Herforder Fotograf Jürgen Escher reiste für Hilfsorganisation Cap Anamur nach Madagaskar. Hier finden Sie den Artikel als PDF.

 

VON THOMAS HAGEN

 

Herford/Antananariwo. Sie ist die viertgrößte Insel der Welt, gilt als tropisches Naturparadies mit einer einzigartigen Fülle an Tieren und Pflanzen. Doch Madagaskars Reichtum an Flora und Fauna ist bedroht, denn die Armut der Menschen vernichtet nach und nach die natürlichen und vielfach unberührten Lebensräume.

 

Wirtschaftlich zählt Madagaskar zu den ärmsten Ländern auf unserem Globus. Jürgen Escher, seit vielen Jahren das fotografische Auge der Hilfsorganisation Cap Anamur/Deutsche Notärzte e.V., reiste jetzt auf die Insel im Indischen Ozean, weit draußen vor der Küste Mogadischus.

 

 

Er begleitete den Münchner Arzt Dr. Werner Höfner, den Vize-Vorsitzenden Cap Anamurs, um sich über den Stand der Arbeiten bei der Verbesserung der medizinischen Versorgung zu informieren.
Cap Anamurs Engagement ist ganz frisch, erst seit ein paar Monaten unterstützt der Verein das Krankenhaus von Bezaha, eine Tagesreise entfernt von der quirligen Metropole Antananariwo.

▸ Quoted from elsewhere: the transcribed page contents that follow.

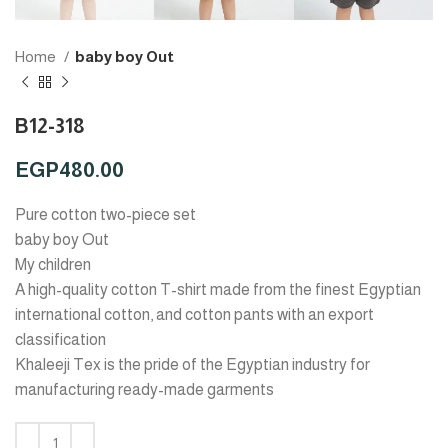
Home
baby boy Out
B12-318
EGP
480.00
Pure cotton two-piece set
baby boy Out
My children
A high-quality cotton T-shirt made from the finest Egyptian
international cotton, and cotton pants with an export
classification
Khaleeji Tex is the pride of the Egyptian industry for
manufacturing ready-made garments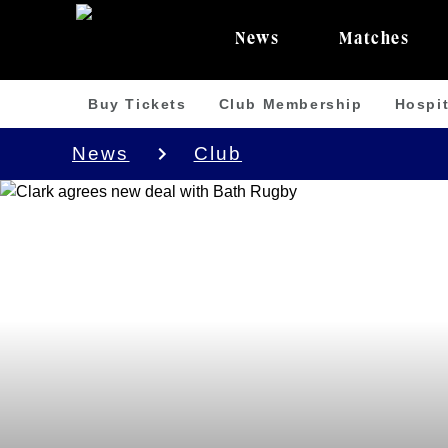
News
Matches
Buy Tickets
Club Membership
Hospit
News
Club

"Das kleine Krankenhaus muss die Versorgung für die Patienten im Umkreis von 150 Kilometern leisten und ist in einem erbärmlichen Zustand", beschreibt Escher die Situation.

Ansonsten gibt es nur kleine Gesundheitsstationen, die ebenfalls stark verfallen sind. In einer hält Hebamme Christiane allein die Stellung – und Strom und fließendes Wasser. Entbindungen müssen bei Kerzenlicht erfolgen. Der behandelnde Arzt ist zum letzten Mal vor acht Jahren dort gewesen. Für die Hebamme wird Cap Anamur-Techniker Andreas Tsukalas eine kleine Solaranlage auf dem Stationsdach installieren.

Das Geld dafür stammt aus deutschen Spenden. Aber hier läuft es nicht so gut, weil Madagaskar nicht mit Katastrophenmeldungen in den Nachrichten ist. "Die Not ist nicht so groß wie in anderen Ländern, aber es sterben viele Kinder an Mangelernährung und die Sterblichkeit bei Säuglingen ist immens hoch", sagt Escher.

In der Säuglingsstation im kleinen Krankenhaus in Bezaha, gelegen in der "roten Zone", dem trockensten Flecken Madagaskars, werden jährlich bis zu 600 Kinder geboren. Für sie und die anderen Patienten wird das Hospital in einen ordentlichen Zustand versetzt. Fenster und Türen sind von Termiten zerfressen, der Operationsraum ist marode, die sanitären Anlagen ebenfalls. Techniker Andreas hat hier schon kleine Wunder bewirkt.

Die wird er auch für Dr. Gaston hinbekommen müssen, dem ein Sturm die Praxis über dem Kopf weggeblasen hat. Sie soll bald ebenso gut funktionieren wie die Lepra- und Tuberkulose-Station in der Nähe.